■ **WORK TO COMPLETE**
Transcribe exactly the lines from the first line of the records through the line containing "punishment of it, Sir, but", and leave out every picture.

Dataset entries:
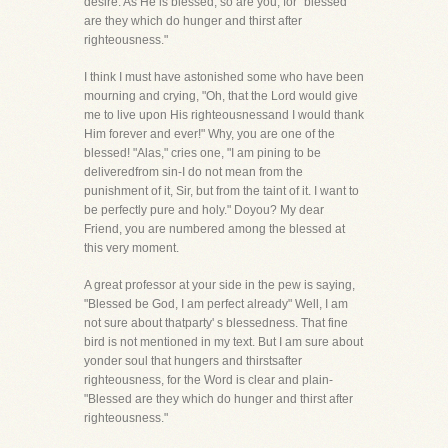
desire. As He is blessed, so are you, for "blessed
are they which do hunger and thirst after
righteousness."
I think I must have astonished some who have been
mourning and crying, "Oh, that the Lord would give
me to live upon His righteousnessand I would thank
Him forever and ever!" Why, you are one of the
blessed! "Alas," cries one, "I am pining to be
deliveredfrom sin-I do not mean from the
punishment of it, Sir, but from the taint of it. I want to
be perfectly pure and holy." Doyou? My dear
Friend, you are numbered among the blessed at
this very moment.
A great professor at your side in the pew is saying,
"Blessed be God, I am perfect already" Well, I am
not sure about thatparty' s blessedness. That fine
bird is not mentioned in my text. But I am sure about
yonder soul that hungers and thirstsafter
righteousness, for the Word is clear and plain-
"Blessed are they which do hunger and thirst after
righteousness."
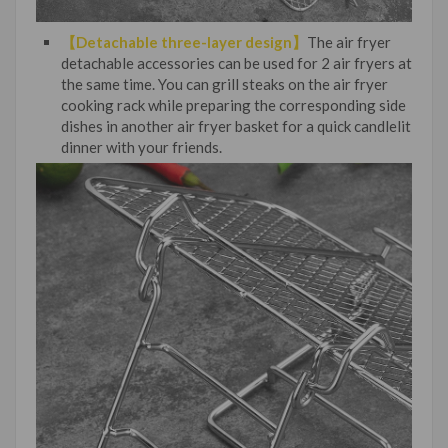
【Detachable three-layer design】
The air fryer
detachable accessories can be used for 2 air fryers at
the same time. You can grill steaks on the air fryer
cooking rack while preparing the corresponding side
dishes in another air fryer basket for a quick candlelit
dinner with your friends.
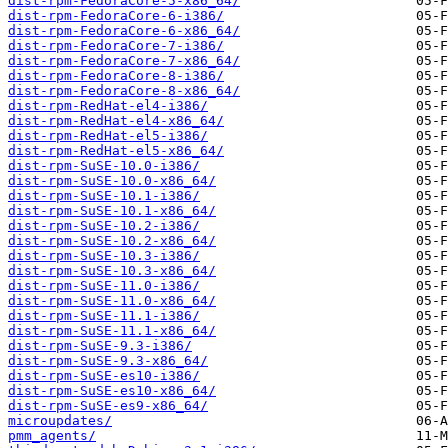
dist-rpm-FedoraCore-5-x86_64/
dist-rpm-FedoraCore-6-i386/
dist-rpm-FedoraCore-6-x86_64/
dist-rpm-FedoraCore-7-i386/
dist-rpm-FedoraCore-7-x86_64/
dist-rpm-FedoraCore-8-i386/
dist-rpm-FedoraCore-8-x86_64/
dist-rpm-RedHat-el4-i386/
dist-rpm-RedHat-el4-x86_64/
dist-rpm-RedHat-el5-i386/
dist-rpm-RedHat-el5-x86_64/
dist-rpm-SuSE-10.0-i386/
dist-rpm-SuSE-10.0-x86_64/
dist-rpm-SuSE-10.1-i386/
dist-rpm-SuSE-10.1-x86_64/
dist-rpm-SuSE-10.2-i386/
dist-rpm-SuSE-10.2-x86_64/
dist-rpm-SuSE-10.3-i386/
dist-rpm-SuSE-10.3-x86_64/
dist-rpm-SuSE-11.0-i386/
dist-rpm-SuSE-11.0-x86_64/
dist-rpm-SuSE-11.1-i386/
dist-rpm-SuSE-11.1-x86_64/
dist-rpm-SuSE-9.3-i386/
dist-rpm-SuSE-9.3-x86_64/
dist-rpm-SuSE-es10-i386/
dist-rpm-SuSE-es10-x86_64/
dist-rpm-SuSE-es9-x86_64/
microupdates/
pmm_agents/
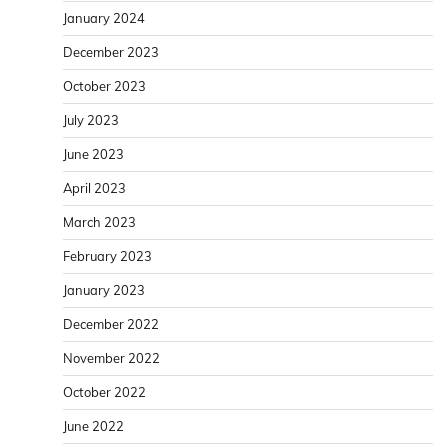
January 2024
December 2023
October 2023
July 2023
June 2023
April 2023
March 2023
February 2023
January 2023
December 2022
November 2022
October 2022
June 2022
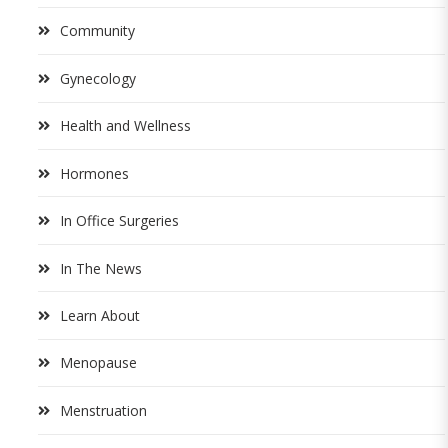
Community
Gynecology
Health and Wellness
Hormones
In Office Surgeries
In The News
Learn About
Menopause
Menstruation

■ **SOLUTION TO THE PROBLEM**
desire. As He is blessed, so are you, for "blessed
are they which do hunger and thirst after
righteousness."
I think I must have astonished some who have been
mourning and crying, "Oh, that the Lord would give
me to live upon His righteousnessand I would thank
Him forever and ever!" Why, you are one of the
blessed! "Alas," cries one, "I am pining to be
deliveredfrom sin-I do not mean from the
punishment of it, Sir, but from the taint of it. I want to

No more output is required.